The powers of the Independent Payment Advisory Board are only triggered when Medicare’s rate of spending growth is projected to rise faster than a peg that’s tied to inflation. Medicare’s projections show that this threshold will be triggered in 2017, and maybe sooner. So as a new president takes over, he or she will inherit broad authority to unilaterally rewrite Medicare’s payment rules.
The effect on the availability of new treatments could be cataclysmic. Drug discovery is a high-risk, high-cost endeavor. Mounting regulation already has stretched the average time to develop a drug to 128 months between synthesizing a pill and winning its approval. Only about 10% of the drugs that go through Phase I clinical trials reach the market. Average out-of-pocket spending is $1.4 billion to develop a new medicine, with an additional $470 million in direct, post-market research costs after a drug is approved.
Much of this money is spent meeting regulatory demands. In 2002 there were 494,000 data points collected to satisfy regulatory requirements in a typical, late-stage Phase III clinical trial. By 2012 researchers at the Tufts Center for the Study of Drug Development found that figure had grown to 929,000.
Government rules like the existing price controls in Medicaid prevent drug developers from experimenting with new ways to price their products according to the value they’re delivering, like charging different prices based on the indication that a medicine is being used for.
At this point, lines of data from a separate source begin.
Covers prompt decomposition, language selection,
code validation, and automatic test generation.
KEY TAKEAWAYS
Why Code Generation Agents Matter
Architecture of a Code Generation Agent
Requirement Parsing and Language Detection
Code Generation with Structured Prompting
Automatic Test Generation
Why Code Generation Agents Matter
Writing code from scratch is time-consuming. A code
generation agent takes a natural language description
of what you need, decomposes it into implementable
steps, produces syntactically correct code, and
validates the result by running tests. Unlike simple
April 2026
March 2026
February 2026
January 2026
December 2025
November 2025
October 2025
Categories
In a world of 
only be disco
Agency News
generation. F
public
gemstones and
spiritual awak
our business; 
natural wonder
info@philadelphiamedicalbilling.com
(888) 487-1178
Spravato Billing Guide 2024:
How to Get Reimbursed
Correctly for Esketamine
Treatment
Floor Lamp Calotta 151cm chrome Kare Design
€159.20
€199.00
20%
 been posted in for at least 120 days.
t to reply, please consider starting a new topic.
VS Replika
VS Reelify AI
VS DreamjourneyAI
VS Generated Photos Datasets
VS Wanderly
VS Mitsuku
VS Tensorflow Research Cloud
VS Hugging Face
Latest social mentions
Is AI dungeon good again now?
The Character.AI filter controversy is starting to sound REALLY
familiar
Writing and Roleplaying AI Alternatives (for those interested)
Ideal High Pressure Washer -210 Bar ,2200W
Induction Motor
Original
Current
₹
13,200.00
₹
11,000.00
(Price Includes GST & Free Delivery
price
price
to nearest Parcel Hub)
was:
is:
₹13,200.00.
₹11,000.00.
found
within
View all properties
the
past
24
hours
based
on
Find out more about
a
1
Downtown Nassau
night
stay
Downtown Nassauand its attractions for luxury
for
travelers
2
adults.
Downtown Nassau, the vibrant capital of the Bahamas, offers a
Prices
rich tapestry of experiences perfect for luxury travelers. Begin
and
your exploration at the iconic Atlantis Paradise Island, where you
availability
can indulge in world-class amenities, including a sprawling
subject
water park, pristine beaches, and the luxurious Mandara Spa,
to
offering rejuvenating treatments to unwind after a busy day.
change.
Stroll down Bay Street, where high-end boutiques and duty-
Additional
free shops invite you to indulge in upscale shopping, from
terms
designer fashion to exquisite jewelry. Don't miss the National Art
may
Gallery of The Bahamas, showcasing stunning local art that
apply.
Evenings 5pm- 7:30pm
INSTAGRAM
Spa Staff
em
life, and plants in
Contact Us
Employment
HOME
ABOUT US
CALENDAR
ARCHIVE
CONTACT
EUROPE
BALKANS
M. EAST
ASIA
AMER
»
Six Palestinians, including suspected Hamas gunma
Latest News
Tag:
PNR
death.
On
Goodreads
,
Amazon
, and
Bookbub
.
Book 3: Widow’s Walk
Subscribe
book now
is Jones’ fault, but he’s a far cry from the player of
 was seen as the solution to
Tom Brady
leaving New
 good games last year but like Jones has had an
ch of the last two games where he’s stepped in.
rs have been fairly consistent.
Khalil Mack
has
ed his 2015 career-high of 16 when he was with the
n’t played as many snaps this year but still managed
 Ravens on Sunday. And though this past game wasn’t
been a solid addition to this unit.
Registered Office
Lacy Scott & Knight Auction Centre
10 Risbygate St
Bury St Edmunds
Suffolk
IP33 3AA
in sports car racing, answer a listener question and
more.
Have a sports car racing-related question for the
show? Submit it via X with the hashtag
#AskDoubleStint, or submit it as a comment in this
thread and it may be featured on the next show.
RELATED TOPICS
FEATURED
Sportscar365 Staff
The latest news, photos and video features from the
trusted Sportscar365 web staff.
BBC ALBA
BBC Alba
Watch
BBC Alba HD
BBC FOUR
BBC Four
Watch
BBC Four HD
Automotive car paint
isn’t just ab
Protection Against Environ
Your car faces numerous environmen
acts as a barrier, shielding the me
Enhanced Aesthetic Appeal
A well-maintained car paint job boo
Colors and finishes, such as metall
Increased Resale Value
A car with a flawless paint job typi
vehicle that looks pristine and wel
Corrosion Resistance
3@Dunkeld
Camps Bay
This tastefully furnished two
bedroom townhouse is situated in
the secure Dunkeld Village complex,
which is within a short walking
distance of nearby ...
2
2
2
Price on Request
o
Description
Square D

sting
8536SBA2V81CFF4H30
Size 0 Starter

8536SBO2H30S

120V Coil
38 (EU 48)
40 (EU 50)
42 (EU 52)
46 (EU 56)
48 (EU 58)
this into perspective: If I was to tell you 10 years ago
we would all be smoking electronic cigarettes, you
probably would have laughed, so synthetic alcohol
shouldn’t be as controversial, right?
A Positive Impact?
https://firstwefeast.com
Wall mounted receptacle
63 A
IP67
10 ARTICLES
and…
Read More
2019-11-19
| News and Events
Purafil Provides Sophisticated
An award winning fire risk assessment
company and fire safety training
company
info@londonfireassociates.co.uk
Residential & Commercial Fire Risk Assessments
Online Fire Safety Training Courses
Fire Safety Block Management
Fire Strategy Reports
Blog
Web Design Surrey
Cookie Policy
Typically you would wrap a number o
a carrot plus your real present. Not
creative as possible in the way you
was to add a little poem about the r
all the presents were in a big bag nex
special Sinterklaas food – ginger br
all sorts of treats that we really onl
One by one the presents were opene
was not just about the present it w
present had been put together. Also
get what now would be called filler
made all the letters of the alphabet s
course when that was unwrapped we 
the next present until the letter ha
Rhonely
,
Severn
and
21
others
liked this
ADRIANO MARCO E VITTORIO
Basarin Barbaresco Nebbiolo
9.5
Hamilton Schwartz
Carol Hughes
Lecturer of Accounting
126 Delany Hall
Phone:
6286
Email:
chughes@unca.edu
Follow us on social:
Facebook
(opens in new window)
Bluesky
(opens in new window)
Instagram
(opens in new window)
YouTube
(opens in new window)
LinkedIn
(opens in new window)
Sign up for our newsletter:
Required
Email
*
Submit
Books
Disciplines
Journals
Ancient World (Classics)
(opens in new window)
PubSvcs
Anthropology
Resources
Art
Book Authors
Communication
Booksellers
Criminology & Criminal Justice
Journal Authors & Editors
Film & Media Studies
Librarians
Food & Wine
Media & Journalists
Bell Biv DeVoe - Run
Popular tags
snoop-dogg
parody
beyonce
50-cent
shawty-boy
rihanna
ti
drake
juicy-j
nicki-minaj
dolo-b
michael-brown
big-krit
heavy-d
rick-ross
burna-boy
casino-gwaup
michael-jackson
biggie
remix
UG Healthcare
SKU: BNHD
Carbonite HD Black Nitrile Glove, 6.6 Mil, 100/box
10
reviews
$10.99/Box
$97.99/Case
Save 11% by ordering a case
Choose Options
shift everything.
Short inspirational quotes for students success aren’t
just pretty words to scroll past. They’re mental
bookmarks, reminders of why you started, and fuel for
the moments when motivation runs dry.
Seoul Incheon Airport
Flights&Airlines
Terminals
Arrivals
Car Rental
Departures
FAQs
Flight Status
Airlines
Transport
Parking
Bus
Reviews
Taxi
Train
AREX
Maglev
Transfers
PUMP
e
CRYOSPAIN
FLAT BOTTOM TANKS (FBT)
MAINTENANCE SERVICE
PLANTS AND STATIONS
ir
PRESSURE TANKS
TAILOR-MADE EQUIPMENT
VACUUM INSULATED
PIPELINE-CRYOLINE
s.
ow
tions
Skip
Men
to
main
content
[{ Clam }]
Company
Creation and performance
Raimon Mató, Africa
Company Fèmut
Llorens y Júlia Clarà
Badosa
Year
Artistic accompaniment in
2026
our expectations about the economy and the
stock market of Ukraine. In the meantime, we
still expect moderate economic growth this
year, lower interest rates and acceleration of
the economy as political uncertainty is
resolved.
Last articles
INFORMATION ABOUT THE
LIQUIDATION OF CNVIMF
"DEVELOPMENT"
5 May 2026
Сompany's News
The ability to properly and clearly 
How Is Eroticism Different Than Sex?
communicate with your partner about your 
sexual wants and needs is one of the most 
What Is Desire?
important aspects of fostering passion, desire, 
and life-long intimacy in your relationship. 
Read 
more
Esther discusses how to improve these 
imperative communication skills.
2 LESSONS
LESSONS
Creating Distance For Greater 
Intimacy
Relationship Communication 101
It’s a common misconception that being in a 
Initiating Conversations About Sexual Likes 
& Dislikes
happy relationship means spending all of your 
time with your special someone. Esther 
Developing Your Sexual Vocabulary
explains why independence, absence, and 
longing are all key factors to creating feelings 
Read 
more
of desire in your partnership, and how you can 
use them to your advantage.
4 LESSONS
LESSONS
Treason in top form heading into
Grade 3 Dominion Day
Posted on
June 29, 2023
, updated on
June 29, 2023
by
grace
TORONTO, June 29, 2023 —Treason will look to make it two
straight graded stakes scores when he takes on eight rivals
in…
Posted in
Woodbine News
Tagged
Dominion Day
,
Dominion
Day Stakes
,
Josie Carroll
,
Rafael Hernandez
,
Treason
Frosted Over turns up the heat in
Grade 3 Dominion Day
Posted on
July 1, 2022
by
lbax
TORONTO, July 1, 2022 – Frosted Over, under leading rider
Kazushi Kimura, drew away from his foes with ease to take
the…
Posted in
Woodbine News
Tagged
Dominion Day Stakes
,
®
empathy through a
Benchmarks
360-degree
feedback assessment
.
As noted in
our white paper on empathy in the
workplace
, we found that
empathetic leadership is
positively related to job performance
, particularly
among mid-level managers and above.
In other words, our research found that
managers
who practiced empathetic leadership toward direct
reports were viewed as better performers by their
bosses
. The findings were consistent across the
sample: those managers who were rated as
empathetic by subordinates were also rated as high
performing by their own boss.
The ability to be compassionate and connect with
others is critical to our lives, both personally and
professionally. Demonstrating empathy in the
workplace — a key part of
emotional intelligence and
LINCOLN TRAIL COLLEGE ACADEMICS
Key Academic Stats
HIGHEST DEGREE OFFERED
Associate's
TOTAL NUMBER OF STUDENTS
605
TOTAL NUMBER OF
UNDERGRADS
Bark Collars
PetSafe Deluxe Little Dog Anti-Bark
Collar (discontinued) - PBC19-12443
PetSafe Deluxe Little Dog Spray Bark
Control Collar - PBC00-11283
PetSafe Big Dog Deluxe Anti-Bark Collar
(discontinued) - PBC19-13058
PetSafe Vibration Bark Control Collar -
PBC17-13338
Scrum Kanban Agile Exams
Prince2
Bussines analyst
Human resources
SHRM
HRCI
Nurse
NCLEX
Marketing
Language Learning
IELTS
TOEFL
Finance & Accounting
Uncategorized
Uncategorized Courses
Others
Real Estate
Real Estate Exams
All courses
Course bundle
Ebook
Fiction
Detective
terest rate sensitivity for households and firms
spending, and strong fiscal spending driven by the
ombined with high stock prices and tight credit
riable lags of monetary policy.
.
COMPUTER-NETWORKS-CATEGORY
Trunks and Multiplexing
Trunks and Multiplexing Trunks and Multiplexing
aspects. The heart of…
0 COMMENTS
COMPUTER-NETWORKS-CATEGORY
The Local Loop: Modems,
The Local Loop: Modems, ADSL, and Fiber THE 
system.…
Or tying a drug’s price to how well a patient is responding to the treatment. These are far better alternatives to price controls, but, ironically, the government’s price interventions prevent these approaches.
Constructs like the Independent Payment Advisory Board are unpopular among liberals and conservatives because they target hospitals and providers as well as drugs. Yet conservatives in Congress have passed on chances to cut away IPAB and the Center for Medicare and Medicaid Innovation. They fear that excising the law’s gangrenous decay makes the whole carcass harder to bury. But leaving these appendages in place weakens their hand. ObamaCare was designed to infect the normal political balance over health policy. The drug kerfuffle will demonstrate how much control Congress has already ceded.
Dr. Gottlieb is a physician and resident fellow at the American Enterprise Institute. He consults with and invests health-care companies.